Symptoms of OCD usually make themselves known during childhood or adolescence, but some people may not seek treatment for years. Symptoms may improve or worsen during different times of your life. For example, you may find yourself giving in to your compulsions more often during times of great stress.

Obsessions are thoughts or impulses that are accompanied by distressing feelings that  dominate your life. According to the International OCD Foundation, obsessions can be grouped into bigger categories. Obsessions relating to contamination cause people to worry about dirt, body fluids and germs. If you are consumed by your fear of losing control, you might be afraid of acting on an impulse to harm yourself or someone else, or think you might yell out insults or swear words. An obsession with harm might mean that you fear you will be responsible for a terrible occurrence or that you will hurt someone else because you were not careful enough. Someone with OCD might be infiltrated with unwanted sexual thoughts, including fear of homosexuality, or forbidden or perverse sexual thoughts or impulses. Those obsessed with perfectionism might fear that they will forget important information. Religious obsessions involve a fixation with morality or a fear of blasphemy. Other obsessions include being overly superstitious about lucky or unlucky numbers or certain colors, and a concern with getting a disease like cancer.

Common categories of people with OCD:
These obsessions drive someone with OCD to engage in repeated behaviors that may or may not quell the anxiety. According to Helpguide.org, people with OCD often fall into certain categories:

Washers: These people may wash their hands until their skin is raw or refuse to touch a doorknob unless they clean it or their skin does not come into direct contact with it.

Checkers: These people go above and beyond checking things that could lead to harm. This may involve making sure over and over again that you locked the car or turned off the oven.

Doubters and sinners: These people have an irrational fear that they will cause something terrible to happen to themselves or others if they do something wrong. They might be concerned that God will punish them for their actions or try to replace what them deem to be bad words with good ones.

Counters and arrangers: These people might repeat certain bodily motions or actions. They won’t be satisfied until items, like books on a shelf or shoes in a closet, are in a certain order.

Hoarders: These people don’t throw anything out, fearing they might need these items in the future or will forget something important if they no longer have the item. Routines, religious practices and learning a new skill are not considered compulsions. Like bipolar disorder and eating disorders, OCD symptoms can be triggered by certain objects, actions or circumstances.

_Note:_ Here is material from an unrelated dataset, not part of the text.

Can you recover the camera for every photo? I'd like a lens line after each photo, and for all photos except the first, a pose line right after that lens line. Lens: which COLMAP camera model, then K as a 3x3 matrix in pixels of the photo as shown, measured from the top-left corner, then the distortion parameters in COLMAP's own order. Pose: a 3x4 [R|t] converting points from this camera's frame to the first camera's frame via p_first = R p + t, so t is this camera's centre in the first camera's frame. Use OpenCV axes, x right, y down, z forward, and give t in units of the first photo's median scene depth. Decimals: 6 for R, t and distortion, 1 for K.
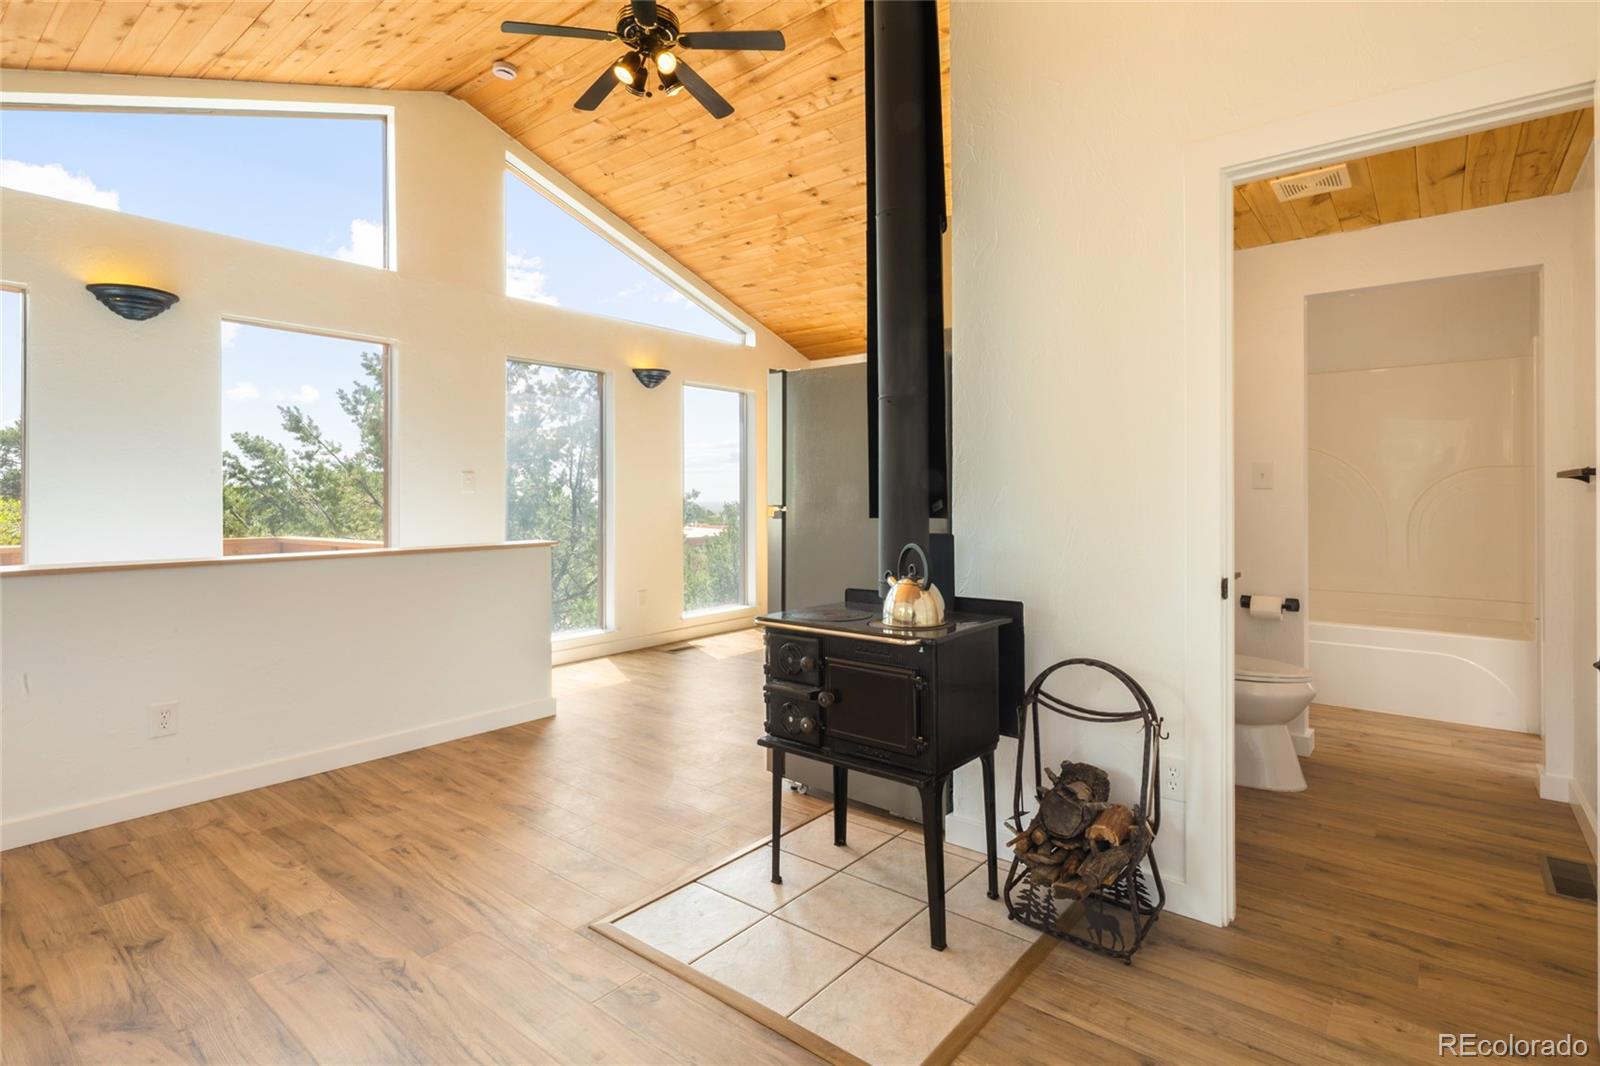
lens RADIAL K [[796.5, 0, 808.1], [0, 796.5, 477.4], [0, 0, 1]] dist [0.000014, -0.001419]
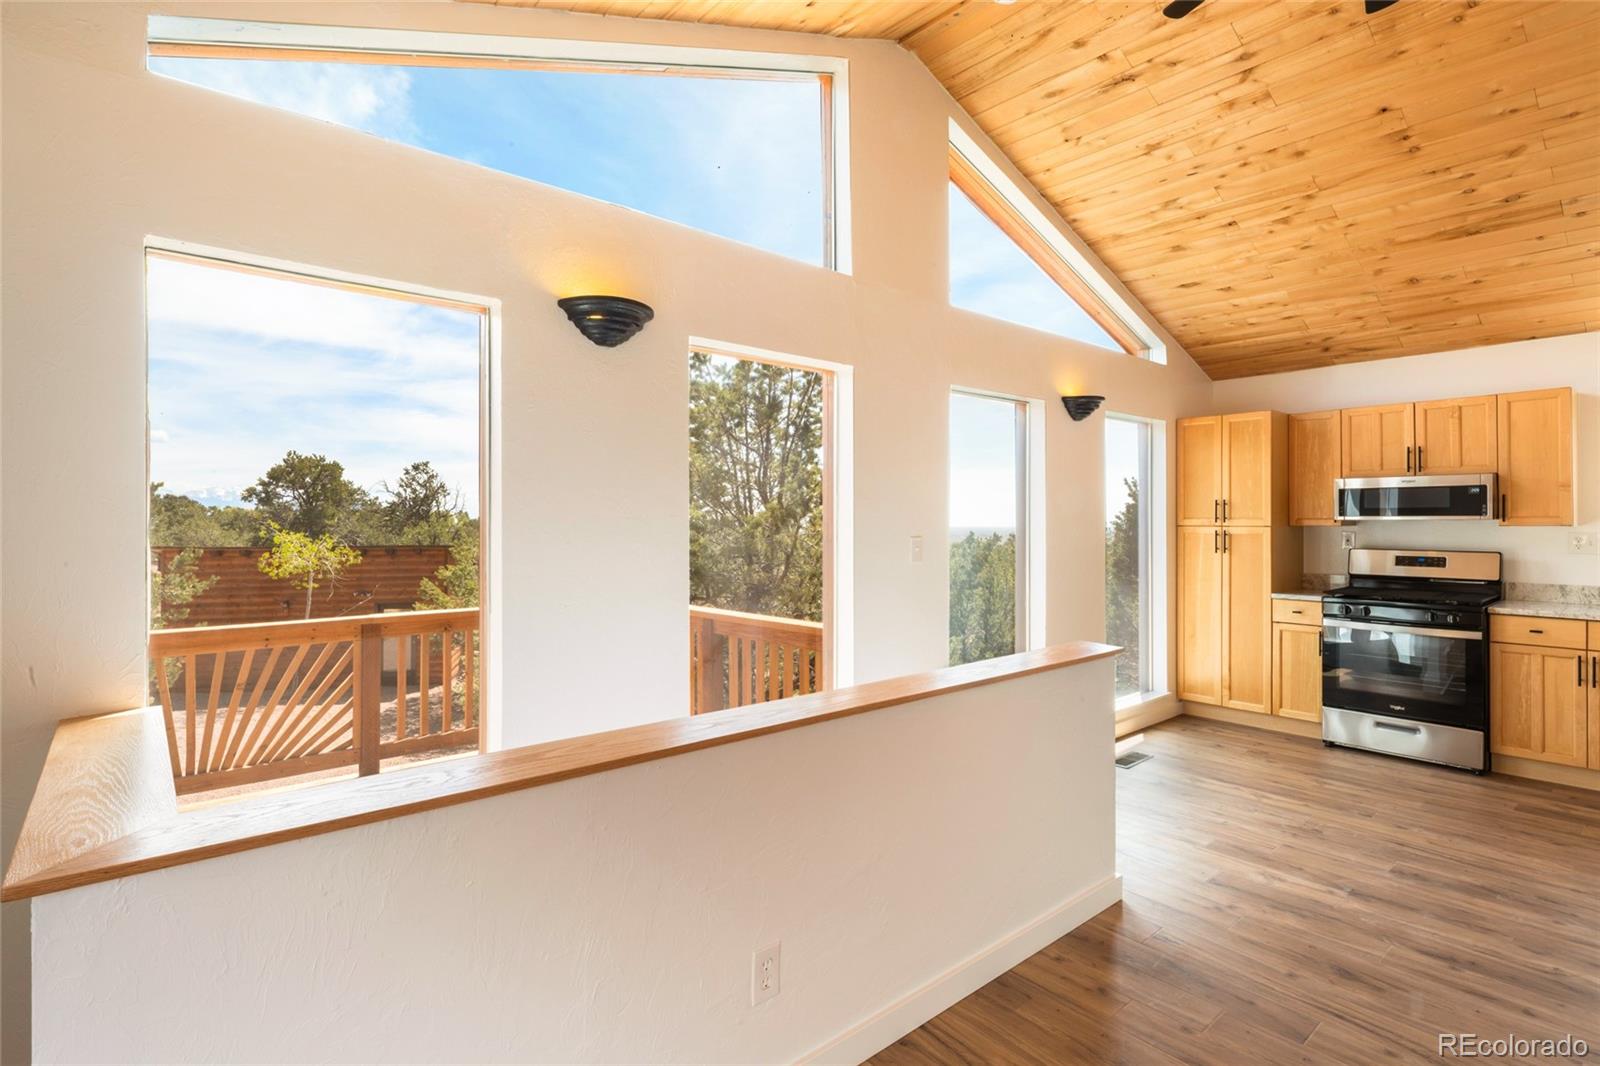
lens RADIAL K [[778.7, 0, 800.4], [0, 778.7, 505.2], [0, 0, 1]] dist [-0.000163, -0.000337]
pose [[0.982094, -0.001776, -0.188381, -0.397208], [0.002313, 0.999994, 0.002635, -0.038894], [0.188375, -0.003024, 0.982092, 0.242313]]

There is no specific lab test that can diagnose OCD, so your best bet if you think you have the disorder is to see your doctor and explain the severity and frequency of your symptoms. He or she may run blood tests to rule out other conditions. A mental health professional can also diagnose you. There is no clear cause for OCD, but the disorder is believed to be a combination of biological, environmental and neurological factors.

Cognitive-behavioral therapy is thought to be the most effective manner in which to treat OCD. Family and group therapy are other options. Medicine has also been shown to help control symptoms of OCD. Antidepressants like Prozac and Zoloft are often the first line of action, but it may take a few tries for the doctor to find the right medicine for you. Patients with OCD can find in-patient facilities or places that offer more intensive programs, especially if they have coinciding disorders or addictions.

The line between someone with OCD and a cautious person can be hard to draw. The International OCD Foundation has an informative pamphlet that outlines the disorder’s symptoms and gives examples of what would and would not be considered a compulsion.